問題文 |
自己眼圧測定に関する記事から、「研究グループは、2016年3」を含む語句で始まり「主な結果は以下のとおり。」で終わる部分を一字一句違えずに書き写してください。

自己眼圧測定は、眼圧の頻繁な測定と、最高眼圧および眼圧変動の理解を高めることに寄与するが、英国・エディンバラ大学のSavva Pronin氏らによる検討の結果、大部分の緑内障患者が、反跳式眼圧計を用いて自ら眼圧測定を行うことができ、反復測定を受け入れ可能であることが示唆された。著者は、「自己眼圧測定は患者の関与を改善する可能性があり、自己眼圧測定によって眼圧の経時的な変動の全体像をより詳しく把握することもできる」とまとめている。JAMA Ophthalmology誌オンライン版2017年8月31日号掲載の報告。
研究グループは、2016年3月1日~12月30日に大学病院の緑内障クリニックにおいて、本試験への参加に同意が得られた緑内障または高眼圧患者連続100例両眼を対象に試験を行った(平均年齢67.5[SD 10.9]歳、女性53%)。
参加した患者は、反跳式眼圧計による自己眼圧測定の訓練を受け、観察期間中に同法で眼圧を測定するとともに、自己眼圧測定に関するアンケートに回答した。また、医師による眼圧測定(反跳式眼圧計およびゴールドマン圧平眼圧計)も行った。
主要評価項目は、自己眼圧測定を実施できた患者の割合で、測定手技が良好、かつ、同じ眼圧計(反跳式眼圧計)を使用したときの患者による測定値と医師による測定値の違いが5mmHg以内の場合を「完全成功」と定義した。また、自己眼圧測定に関するアンケート(3項目)についても評価した。
主な結果は以下のとおり。
・完全成功を達成した患者は、100例中73例(73%)であった。
・自己眼圧測定はできたが医師測定値との差が5mmHgを超えた「部分成功」は、6例であった。

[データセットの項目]
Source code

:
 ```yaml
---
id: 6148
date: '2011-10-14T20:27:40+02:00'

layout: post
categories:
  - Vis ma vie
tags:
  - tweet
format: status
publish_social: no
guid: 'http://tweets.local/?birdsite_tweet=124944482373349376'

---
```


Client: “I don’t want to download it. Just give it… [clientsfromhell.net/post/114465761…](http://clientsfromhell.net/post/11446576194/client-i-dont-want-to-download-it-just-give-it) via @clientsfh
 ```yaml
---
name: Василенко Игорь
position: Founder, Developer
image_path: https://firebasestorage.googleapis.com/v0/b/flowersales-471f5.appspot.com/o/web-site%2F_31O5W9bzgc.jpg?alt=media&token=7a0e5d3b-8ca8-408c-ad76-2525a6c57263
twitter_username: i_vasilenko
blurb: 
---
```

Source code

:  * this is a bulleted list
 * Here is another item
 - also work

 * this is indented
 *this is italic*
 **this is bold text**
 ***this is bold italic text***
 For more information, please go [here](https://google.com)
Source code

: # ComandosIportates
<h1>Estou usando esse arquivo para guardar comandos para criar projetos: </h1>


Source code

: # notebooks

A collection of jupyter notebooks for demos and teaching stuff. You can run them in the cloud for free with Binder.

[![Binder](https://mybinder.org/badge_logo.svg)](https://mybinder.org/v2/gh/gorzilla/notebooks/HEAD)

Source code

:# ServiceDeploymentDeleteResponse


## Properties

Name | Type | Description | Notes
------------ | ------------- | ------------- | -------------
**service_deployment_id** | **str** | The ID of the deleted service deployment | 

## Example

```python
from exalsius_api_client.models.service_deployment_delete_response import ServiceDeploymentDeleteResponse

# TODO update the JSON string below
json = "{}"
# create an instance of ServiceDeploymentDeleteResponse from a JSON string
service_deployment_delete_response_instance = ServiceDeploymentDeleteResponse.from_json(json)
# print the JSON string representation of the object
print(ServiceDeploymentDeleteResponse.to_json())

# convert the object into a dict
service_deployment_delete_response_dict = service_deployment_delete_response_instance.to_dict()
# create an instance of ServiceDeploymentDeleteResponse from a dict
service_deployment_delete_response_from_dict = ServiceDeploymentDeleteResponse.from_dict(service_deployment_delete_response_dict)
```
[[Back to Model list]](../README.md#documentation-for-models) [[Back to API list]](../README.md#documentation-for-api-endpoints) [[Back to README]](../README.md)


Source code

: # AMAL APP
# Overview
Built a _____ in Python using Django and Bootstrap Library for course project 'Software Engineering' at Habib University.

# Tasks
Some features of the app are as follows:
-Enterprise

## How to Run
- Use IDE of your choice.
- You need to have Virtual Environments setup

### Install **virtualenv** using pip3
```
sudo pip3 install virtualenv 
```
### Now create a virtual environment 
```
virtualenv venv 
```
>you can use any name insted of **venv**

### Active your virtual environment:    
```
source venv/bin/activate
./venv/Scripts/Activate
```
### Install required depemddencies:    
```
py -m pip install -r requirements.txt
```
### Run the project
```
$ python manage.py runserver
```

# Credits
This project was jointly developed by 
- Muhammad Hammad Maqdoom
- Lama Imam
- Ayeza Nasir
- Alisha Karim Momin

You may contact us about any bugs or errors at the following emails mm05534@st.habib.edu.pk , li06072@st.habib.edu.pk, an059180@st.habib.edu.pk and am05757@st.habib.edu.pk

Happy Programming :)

解答例 |
研究グループは、2016年3月1日~12月30日に大学病院の緑内障クリニックにおいて、本試験への参加に同意が得られた緑内障または高眼圧患者連続100例両眼を対象に試験を行った(平均年齢67.5[SD 10.9]歳、女性53%)。
参加した患者は、反跳式眼圧計による自己眼圧測定の訓練を受け、観察期間中に同法で眼圧を測定するとともに、自己眼圧測定に関するアンケートに回答した。また、医師による眼圧測定(反跳式眼圧計およびゴールドマン圧平眼圧計)も行った。
主要評価項目は、自己眼圧測定を実施できた患者の割合で、測定手技が良好、かつ、同じ眼圧計(反跳式眼圧計)を使用したときの患者による測定値と医師による測定値の違いが5mmHg以内の場合を「完全成功」と定義した。また、自己眼圧測定に関するアンケート(3項目)についても評価した。
主な結果は以下のとおり。